Mujica, an old guerrilla warrior, longtime politico and one of the most genuine and beloved leaders in Latin America, is entering the last year of his term as president. He still lives at his quiet little farm (chacra) outside Montevideo, still drives his own VW beetle, lives without a bodyguard, gardens and makes his own tomato sauce, lives with his longtime partner and without any frills whatsoever. His is a colorful and picturesque story. It's appeared a hundred times in recent months, but this story in the Guardian is probably one of the better ones.

Uruguay, for those who spend their entire lives north of the Equator, is often confused with Paraguay. The differences could not be much greater. Paraguay is a tiny country sandwiched between Argentina, Bolivia and Brasil, is almost exclusively agrarian and dirt poor, and is one of the world's leaders in smuggling and contraband (because of that sandwich).

Uruguay, by contrast, is a tiny country on the Atlantic Ocean next to Argentina. It once was considered one of the hemisphere's leading democracies, the "Switzerland of South America," though that reputation was demolished by the military dictatorship that arrived along with those in Chile and Argentina in the 1960s and 1970s. All these countries thank the United States and its Cold War anti-communist mania for that fact.
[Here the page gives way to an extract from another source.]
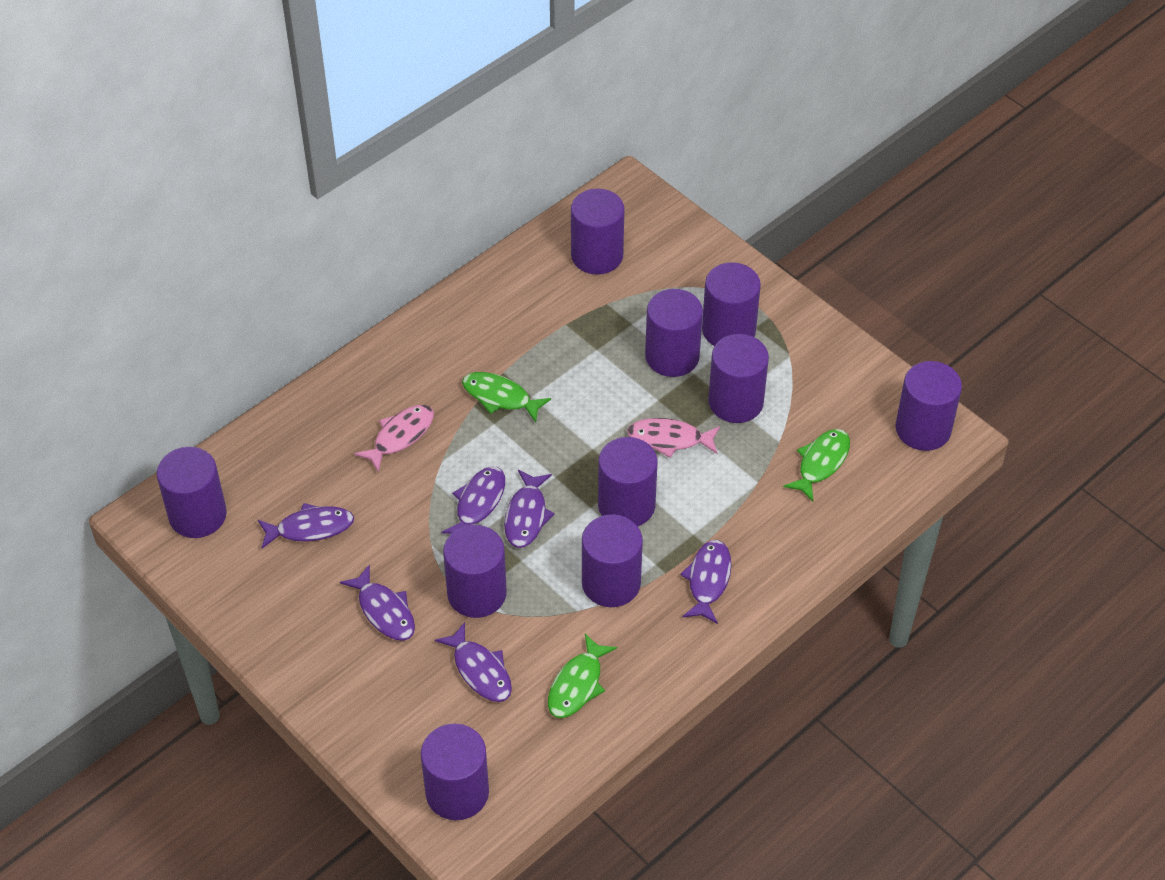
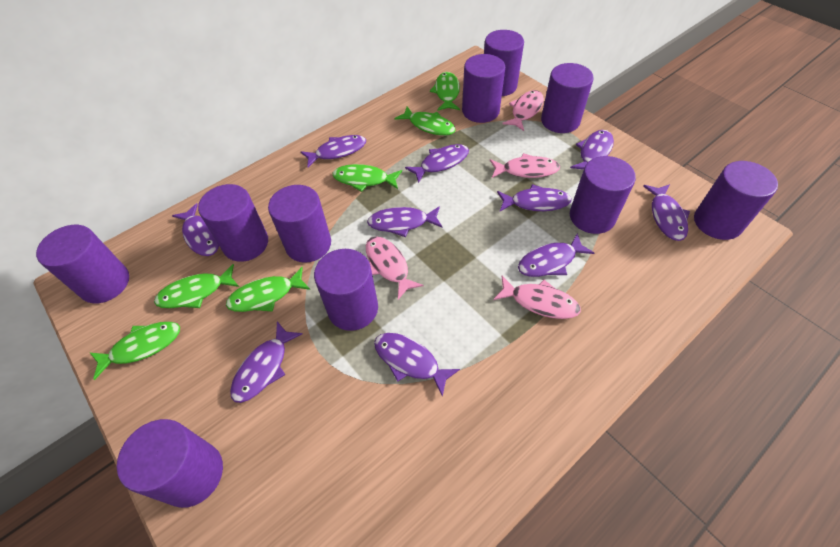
green fish: 3 -> 6
pink fish: 2 -> 4
purple fish: 6 -> 10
Uruguay under socialist Mujica is undergoing a tremendous economic boom. His people love him. His neighbors love him. He is widely seen as a politician who actually does what he says he will do, and we all know how rare that is. Last year, he spoke at the United Nations. His speech, reprinted here in Spanish, gives a pretty good idea of who this man is, and why we should all know him and embrace him.